━━━ INPUT
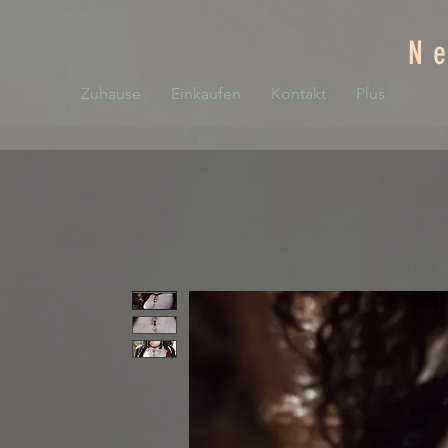
N
Zuhause
Einkaufen
Kontakt
Plus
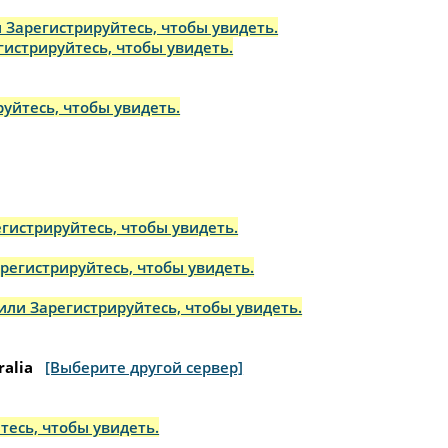
 Зарегистрируйтесь, чтобы увидеть.
гистрируйтесь, чтобы увидеть.
уйтесь, чтобы увидеть.
гистрируйтесь, чтобы увидеть.
регистрируйтесь, чтобы увидеть.
или Зарегистрируйтесь, чтобы увидеть.
ralia
[Выберите другой сервер]
тесь, чтобы увидеть.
━━━━━━
• _PROMPT_: Using the entries above, return each line that includes the word "чтобы".

• _EXERCISE RESPONSE_:
 Зарегистрируйтесь, чтобы увидеть.
гистрируйтесь, чтобы увидеть.
уйтесь, чтобы увидеть.
гистрируйтесь, чтобы увидеть.
регистрируйтесь, чтобы увидеть.
или Зарегистрируйтесь, чтобы увидеть.
тесь, чтобы увидеть.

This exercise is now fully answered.